### [Your task]
Every entry that follows should be repeated exactly; drop the images.

### [Collected data]
- - -
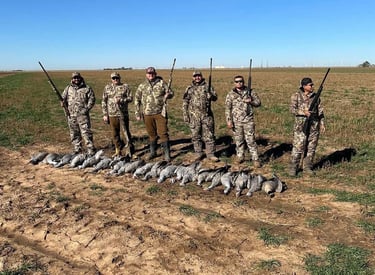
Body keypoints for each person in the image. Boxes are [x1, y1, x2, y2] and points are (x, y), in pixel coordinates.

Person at [134, 67, 173, 162]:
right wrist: (137, 112)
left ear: (155, 73)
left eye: (152, 73)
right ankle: (153, 152)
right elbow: (137, 99)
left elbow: (171, 93)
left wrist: (169, 94)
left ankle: (167, 155)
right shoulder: (142, 85)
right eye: (148, 73)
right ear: (146, 74)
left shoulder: (161, 83)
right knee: (151, 134)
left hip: (160, 113)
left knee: (163, 133)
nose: (150, 75)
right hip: (147, 114)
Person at [289, 77, 325, 176]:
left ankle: (307, 167)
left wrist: (322, 124)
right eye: (310, 85)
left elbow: (320, 112)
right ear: (304, 86)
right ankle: (293, 168)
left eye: (312, 84)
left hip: (314, 127)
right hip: (301, 127)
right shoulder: (296, 96)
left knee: (311, 148)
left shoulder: (316, 97)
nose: (313, 86)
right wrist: (303, 112)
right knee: (298, 147)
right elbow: (292, 109)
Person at [225, 75, 261, 168]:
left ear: (243, 82)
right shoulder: (231, 94)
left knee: (251, 140)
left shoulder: (250, 92)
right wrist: (229, 121)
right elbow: (227, 109)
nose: (239, 83)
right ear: (234, 83)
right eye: (236, 81)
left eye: (240, 81)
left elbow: (258, 103)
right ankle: (240, 156)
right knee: (239, 140)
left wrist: (251, 101)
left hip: (248, 120)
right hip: (236, 122)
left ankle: (255, 159)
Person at [182, 70, 219, 162]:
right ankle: (198, 152)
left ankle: (210, 154)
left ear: (201, 77)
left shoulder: (207, 87)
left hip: (207, 115)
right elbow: (185, 102)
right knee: (195, 135)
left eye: (199, 76)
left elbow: (215, 98)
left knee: (209, 135)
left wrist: (211, 96)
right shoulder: (189, 88)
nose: (197, 78)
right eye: (195, 76)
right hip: (194, 116)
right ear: (193, 77)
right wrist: (185, 114)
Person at [61, 72, 96, 155]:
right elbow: (63, 98)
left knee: (86, 133)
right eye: (74, 78)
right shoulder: (68, 88)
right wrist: (62, 103)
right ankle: (77, 148)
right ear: (72, 79)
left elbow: (92, 99)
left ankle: (90, 149)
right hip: (71, 115)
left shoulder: (87, 88)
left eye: (77, 78)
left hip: (83, 116)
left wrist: (86, 109)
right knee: (74, 133)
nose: (76, 79)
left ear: (80, 78)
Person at [102, 72, 134, 158]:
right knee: (114, 133)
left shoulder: (125, 87)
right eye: (113, 78)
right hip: (112, 114)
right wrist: (105, 114)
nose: (115, 80)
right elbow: (104, 101)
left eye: (117, 78)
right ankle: (118, 150)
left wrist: (122, 100)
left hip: (123, 114)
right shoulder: (107, 88)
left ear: (120, 78)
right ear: (111, 79)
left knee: (126, 132)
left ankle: (129, 150)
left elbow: (131, 98)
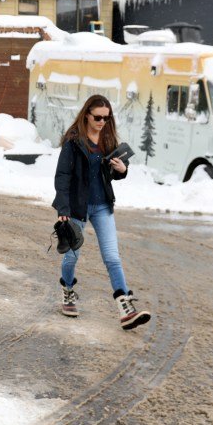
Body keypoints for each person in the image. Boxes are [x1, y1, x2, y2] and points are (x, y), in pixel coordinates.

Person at [52, 94, 151, 330]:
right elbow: (62, 177)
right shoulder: (74, 143)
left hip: (103, 206)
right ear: (87, 114)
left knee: (112, 258)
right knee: (72, 256)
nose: (102, 122)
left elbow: (109, 175)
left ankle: (125, 307)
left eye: (106, 118)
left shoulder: (107, 140)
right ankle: (67, 290)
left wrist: (121, 170)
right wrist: (63, 209)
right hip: (77, 207)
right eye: (97, 117)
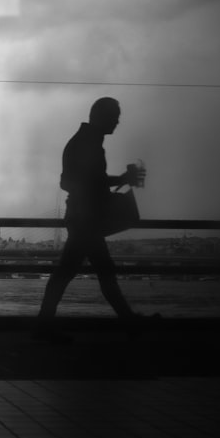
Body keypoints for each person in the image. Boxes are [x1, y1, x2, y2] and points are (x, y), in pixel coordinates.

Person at [34, 97, 156, 342]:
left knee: (75, 272)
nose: (117, 122)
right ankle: (129, 322)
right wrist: (119, 180)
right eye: (114, 117)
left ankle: (45, 324)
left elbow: (73, 181)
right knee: (98, 272)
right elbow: (71, 182)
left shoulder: (83, 141)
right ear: (102, 117)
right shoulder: (88, 144)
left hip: (82, 219)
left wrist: (115, 180)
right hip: (85, 220)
- - -
### [Exercise response]
Body keypoints for each person in the image. Boxes are [x1, y1, x2, y2] and points are (x, y), in pixel coordinates.

Person at [134, 67, 173, 162]:
right wrist: (137, 112)
left ear: (155, 73)
left eye: (152, 73)
right ankle: (153, 152)
right elbow: (137, 99)
left elbow: (171, 93)
left wrist: (169, 94)
left ankle: (167, 155)
right shoulder: (142, 85)
right eye: (148, 73)
right ear: (146, 74)
left shoulder: (161, 83)
right knee: (151, 134)
left hip: (160, 113)
left knee: (163, 133)
nose: (150, 75)
right hip: (147, 114)
Person at [289, 77, 325, 176]:
left ankle: (307, 167)
left wrist: (322, 124)
right eye: (310, 85)
left elbow: (320, 112)
right ear: (304, 86)
right ankle: (293, 168)
left eye: (312, 84)
left hip: (314, 127)
right hip: (301, 127)
right shoulder: (296, 96)
left knee: (311, 148)
left shoulder: (316, 97)
nose: (313, 86)
right wrist: (303, 112)
right knee: (298, 147)
right elbow: (292, 109)
Person at [225, 75, 261, 168]:
left ear: (243, 82)
right shoulder: (231, 94)
left knee: (251, 140)
left shoulder: (250, 92)
right wrist: (229, 121)
right elbow: (227, 109)
nose: (239, 83)
right ear: (234, 83)
right eye: (236, 81)
left eye: (240, 81)
left elbow: (258, 103)
right ankle: (240, 156)
right knee: (239, 140)
left wrist: (251, 101)
left hip: (248, 120)
right hip: (236, 122)
left ankle: (255, 159)
Person at [182, 70, 219, 162]:
right ankle: (198, 152)
left ankle: (210, 154)
left ear: (201, 77)
left shoulder: (207, 87)
left hip: (207, 115)
right elbow: (185, 102)
right knee: (195, 135)
left eye: (199, 76)
left elbow: (215, 98)
left knee: (209, 135)
left wrist: (211, 96)
right shoulder: (189, 88)
nose: (197, 78)
right eye: (195, 76)
right hip: (194, 116)
right ear: (193, 77)
right wrist: (185, 114)
Person at [61, 72, 96, 155]:
right elbow: (63, 98)
left knee: (86, 133)
right eye: (74, 78)
right shoulder: (68, 88)
right wrist: (62, 103)
right ankle: (77, 148)
right ear: (72, 79)
left elbow: (92, 99)
left ankle: (90, 149)
right hip: (71, 115)
left shoulder: (87, 88)
left eye: (77, 78)
left hip: (83, 116)
left wrist: (86, 109)
right knee: (74, 133)
nose: (76, 79)
left ear: (80, 78)
Person at [102, 72, 134, 158]:
right knee: (114, 133)
left shoulder: (125, 87)
right eye: (113, 78)
right hip: (112, 114)
right wrist: (105, 114)
nose: (115, 80)
right elbow: (104, 101)
left eye: (117, 78)
right ankle: (118, 150)
left wrist: (122, 100)
left hip: (123, 114)
right shoulder: (107, 88)
left ear: (120, 78)
right ear: (111, 79)
left knee: (126, 132)
left ankle: (129, 150)
left elbow: (131, 98)
Body keypoints for each person in the image. Boxes are [x1, y1, x2, y2] and points are (x, y), in pixel coordinates.

Person at [52, 94, 151, 330]:
right elbow: (62, 177)
right shoulder: (74, 143)
left hip: (103, 206)
right ear: (87, 114)
left knee: (112, 258)
right knee: (72, 256)
nose: (102, 122)
left elbow: (109, 175)
left ankle: (125, 307)
left eye: (106, 118)
left shoulder: (107, 140)
right ankle: (67, 290)
left wrist: (121, 170)
right wrist: (63, 209)
right hip: (77, 207)
right eye: (97, 117)
Body keypoints for each person in the image. Boxes are [x1, y1, x2, y2] and points are (x, y), in pixel coordinates.

Person at [34, 97, 156, 342]:
left knee: (75, 272)
nose: (117, 122)
right ankle: (129, 322)
right wrist: (119, 180)
right eye: (114, 117)
left ankle: (45, 324)
left elbow: (73, 181)
right knee: (98, 272)
right elbow: (71, 182)
left shoulder: (83, 141)
right ear: (102, 117)
right shoulder: (88, 144)
left hip: (82, 219)
left wrist: (115, 180)
right hip: (85, 220)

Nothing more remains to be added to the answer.